Results obtained indicated that there were variations between Mediterranean and Red Sea populations with a high variation among individuals within the same population. There was significant polymorphism within the studied individuals/population.

According to the similarity level, the cluster tree showed how much the Mediterranean and Red Sea populations are distinguished from each other into 2 completely different clusters. Besides, similarity between individuals from Ras Muhammad PA, Hurghada, and some individuals from Zabargad showed distinguished and close relationships.

Conclusion

There is a decline in the number of nesting areas due to habitat loss and fragmentation. Although, there are some areas with no significant nesting prosperities, but it considered significant areas for foraging and highly important as migratory corridors, especially in Mediterranean. The massive urbanization and unplanned touristic developments affect the sea turtle habitat over the Egyptian Mediterranean coast. The Mediterranean coast showed demographic changes along the coastal regions. On the other hand, there are areas that still could be valued with significant nesting areas for sea turtles, but an intense and regular monitoring programme should be established. The Red Sea needs regular monitoring programme as well for better management conservation measures to be adopted.

Using ISSR molecular markers is a point for experiencing developing new techniques to generate more markers for assessing polymorphism, diversity, and genotyping of marine turtles.
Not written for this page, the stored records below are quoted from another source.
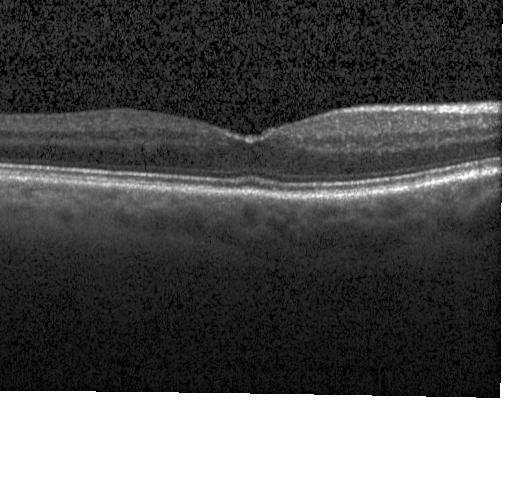

Acquired on a Heidelberg Spectralis; horizontal scan through the fovea; OCT line scan; SD-OCT.
Assessment: no choroidal neovascularization, diabetic macular edema, or drusen.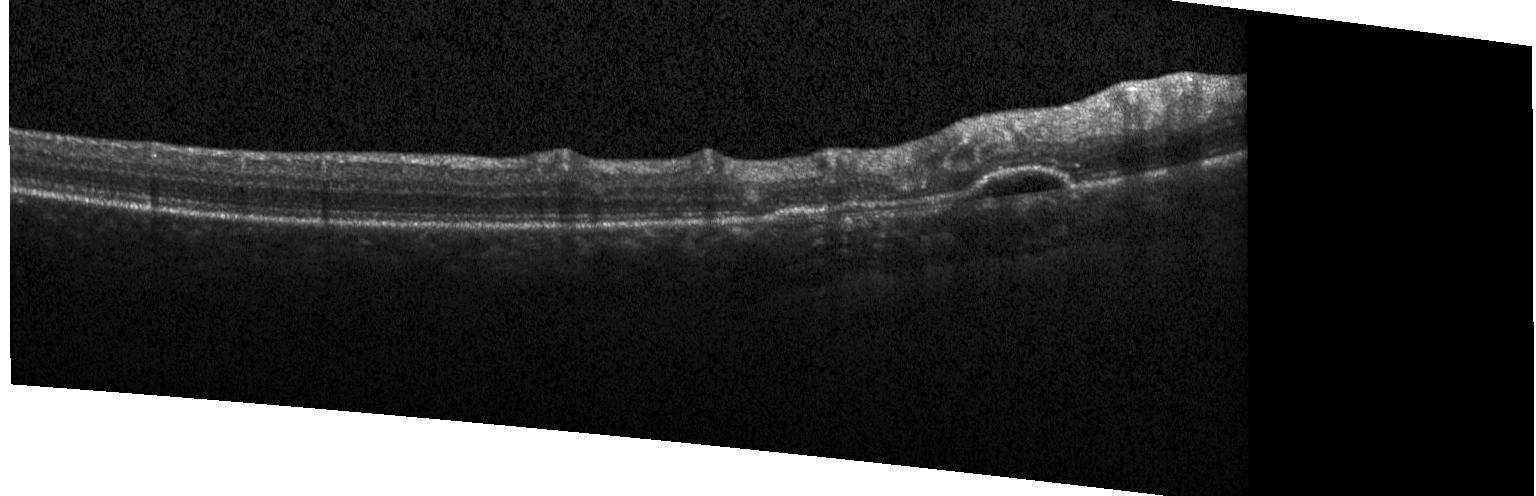

OCT B-scan; macular scan.
Impression: a choroidal neovascular membrane.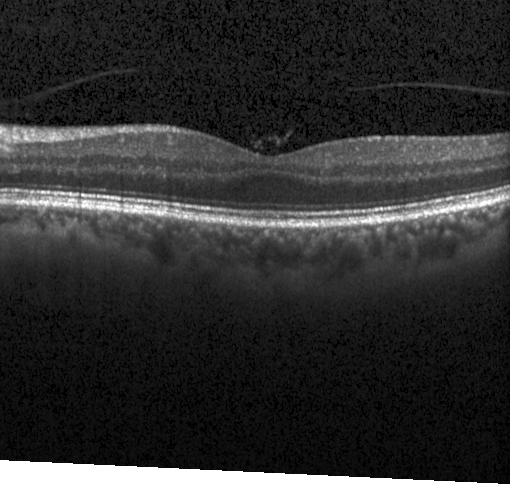 Heidelberg Spectralis. OCT line scan.
This B-scan demonstrates no evidence of choroidal neovascularization, diabetic macular edema, or drusen.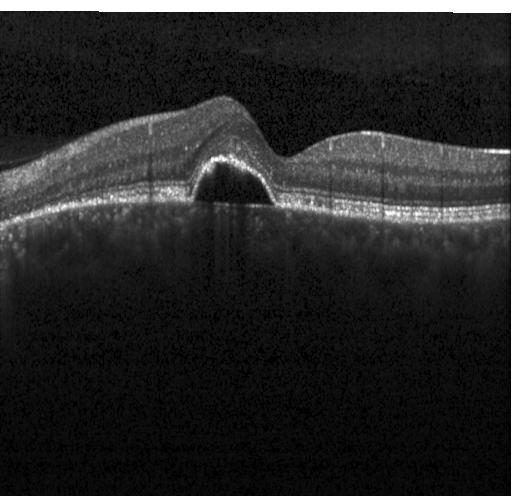
Spectral-domain OCT, centered on the fovea, retinal OCT B-scan — Assessment: a choroidal neovascular membrane.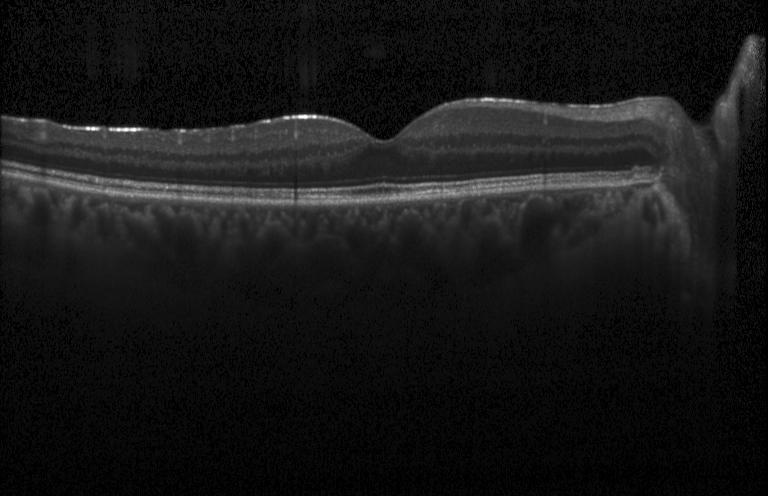 Centered on the fovea; optical coherence tomography scan.
Impression: neither choroidal neovascularization, diabetic macular edema, nor drusen.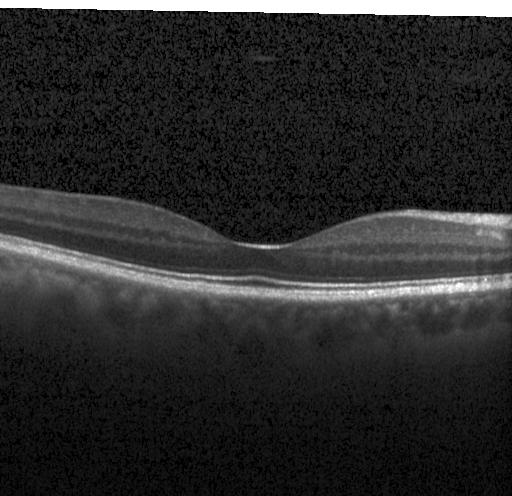 Macular OCT: neither CNV, DME, nor drusen.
Between the studied populations, green turtle Red Sea populations showed the highest polymorphism percentage. According to cluster analysis and the phylogenetic tree, the populations from the Mediterranean have a different evolutionary fork than populations from Red Sea. More sites need to be monitored along Mediterranean to have a better insight into Mediterranean population structure.

Acknowledgments

None.

Conflicts of interest

The authors declare that there are no conflicts of interest.